TRECHO EXIBIDO:
·····
O garimpo começou a dar resultado em 2005. Aos 15 anos,
encontrou a vitrine perfeita.
Destaque de uma exibição
em Vitória (ES), começou a ser
questionada por dirigentes ávidos por descobrir quem ela era,
onde e como treinava. Em pouco tempo, ainda "teen", já integrava a seleção adulta.
Até aquele torneio, Sarah trabalhava "escondida" em Teresina, no Piauí. Longe dos grandes centros, estava também
longe dos olhos de quem comanda o esporte que escolheu.
Reserva da equipe que vai ao
Pan, a judoca integra uma minoria que ainda consegue se
manter competitiva mesmo radicada em Estados distantes
dos grandes pólos do país. É um
dos poucos atletas que serão,
no Rio, representantes solitários da terra que os acolhe e que
defendem em competições.
"Tenho tudo o que os outros
atletas têm, preparador físico,
nutricionista, técnico. A estrutura pode não ter a mesma qualidade, mas me desenvolvi aqui.
Nunca senti necessidade de
sair", diz ela, que ostenta títulos
pan-americanos e sul-americanos juvenil e júnior até 48 kg.
Quando se tornou a primeira
e única piauiense na seleção
adulta, Sarah recebeu homenagem até do governador.
"Estou começando a ser conhecida. Mas ainda tenho problemas com patrocínio", diz.
Waldeci Silva, 24, destaque
da luta livre, também já sente
as primeiras pressões e benesses por se destacar em Manaus
-é campeão brasileiro e bronze pan-americano até 60 kg.
Ex-operador de máquinas de
uma empresa de refrigerantes,
viu o patrão se transformar em
seu patrocinador, há um ano.
Como agradecimento pela
vaga no Pan, deve ser homenageado pela fábrica com retratos
seus estampados em outdoors
espalhados por toda a capital
do Amazonas. Do governador,
espera ganhar uma casa.
"Abri mão de muita coisa,
mas valeu a pena. Já virei um tipo de celebridade", brinca ele.
Nas horas vagas, Waldeci
também faz palestras em escolas para contar sua história.
Orgulha-se ao dizer que passou apertos na infância, vendeu
laranjas, trabalhou como engraxate e encontrou apoio na
mãe para se dedicar à luta livre.
Estudante de educação física
("para ter um futuro melhor"),
Waldeci agora só treina e estuda. Antes, entrava às 8h no trabalho e saía às 23h da última
aula. É a universidade, aliás,
que permite que ele tenha estrutura de treinos similar às
dos grandes centros, como o
Rio. "Era puxado, eu não conseguia me dedicar direito a tudo",
relembra o lutador, que conta
com gosto sobre o retrato com
o presidente Lula que enfeita a
estante de sua casa, em um
bairro humilde de Manaus.
Filho de família de classe média de João Pessoa, Kaio Márcio também precisou de resultados expressivos para conseguir fixar raízes na Paraíba.
·····
DADOS:
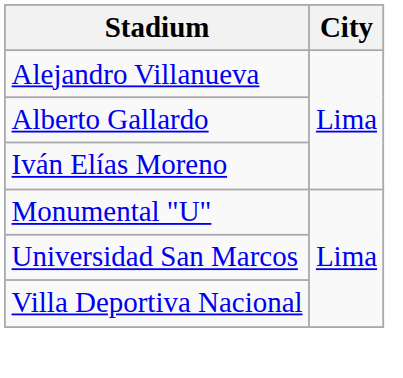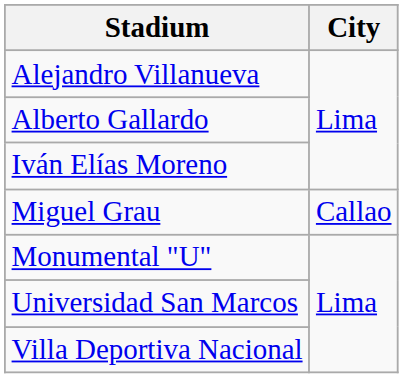+ row: Miguel Grau | Callao
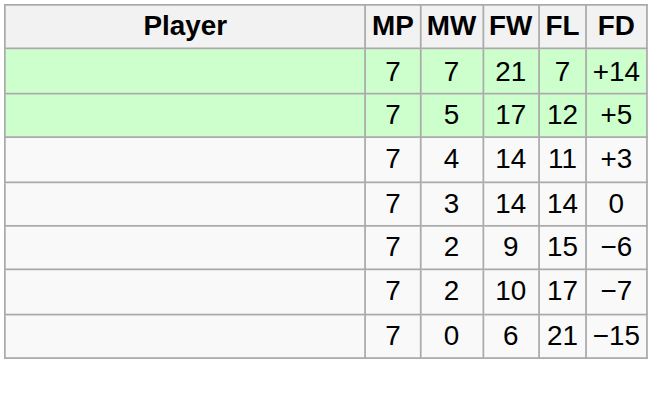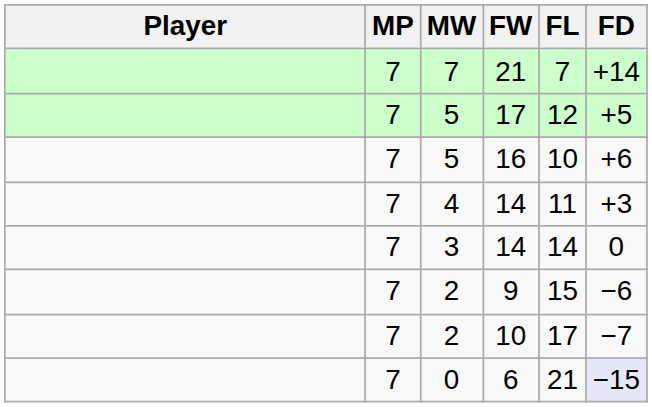+ row: 7 | 5 | 16 | 10 | +6
6 | FD: no background -> lavender background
·····
O QUE FAZER:
- A) Na reportagem sobre os atletas do Pan, qual era o emprego de Waldeci Silva antes de o patrão virar seu patrocinador?
- B) Copie da reportagem sobre os atletas do Pan o trecho que começa nas palavras "Destaque de uma" e termina depois de "esporte que escolheu.".
- C) Dê continuidade à reportagem sobre os atletas do Pan a partir do ponto em que ela termina.

RESPOSTAS POR TAREFA:
- A) Ele era operador de máquinas de uma empresa de refrigerantes.

- B)
Destaque de uma exibição
em Vitória (ES), começou a ser
questionada por dirigentes ávidos por descobrir quem ela era,
onde e como treinava. Em pouco tempo, ainda "teen", já integrava a seleção adulta.
Até aquele torneio, Sarah trabalhava "escondida" em Teresina, no Piauí. Longe dos grandes centros, estava também
longe dos olhos de quem comanda o esporte que escolheu.

- C)
Aos 14, promessa da natação,
recebeu convite para treinar no
Flamengo. Não se adaptou, viu
seus resultados piorarem e foi
tachado de fracassado.
De volta às mãos de Leo Arruda, com ele desde os 12 anos,
montou uma equipe particular,
com nutricionista, fisiologista,
preparador físico e auxiliar técnico, que funcionou até 2006.
Nesse período, bateu o recorde
mundial dos 50 m borboleta
em piscina curta (de 25 m).
Agora, além de Arruda, tem
uma técnica exclusiva, Rosana
Carneiro, que buscou no Rio.
A grande maioria dos atletas
de elite do país hoje ou vai ao
exterior ou nada no Sudeste.
"A estrutura que montei é
um privilégio", afirma Kaio.
Os ouros que coleciona e as
inúmeras capas de jornais e
programas de TV em que aparece na Paraíba transformaram
o nadador em celebridade local.
Os passeios com a namorada
sempre são interrompidos por
pedidos de fotos e autógrafos.
"Muitos só querem bater papo. E, se eu não paro, dizem que
fiquei metido", afirma ele.
Como os outros "solitários"
que irão ao Pan, o nadador,
mesmo com patrocínios particulares, também depende da
verba da prefeitura e do Estado.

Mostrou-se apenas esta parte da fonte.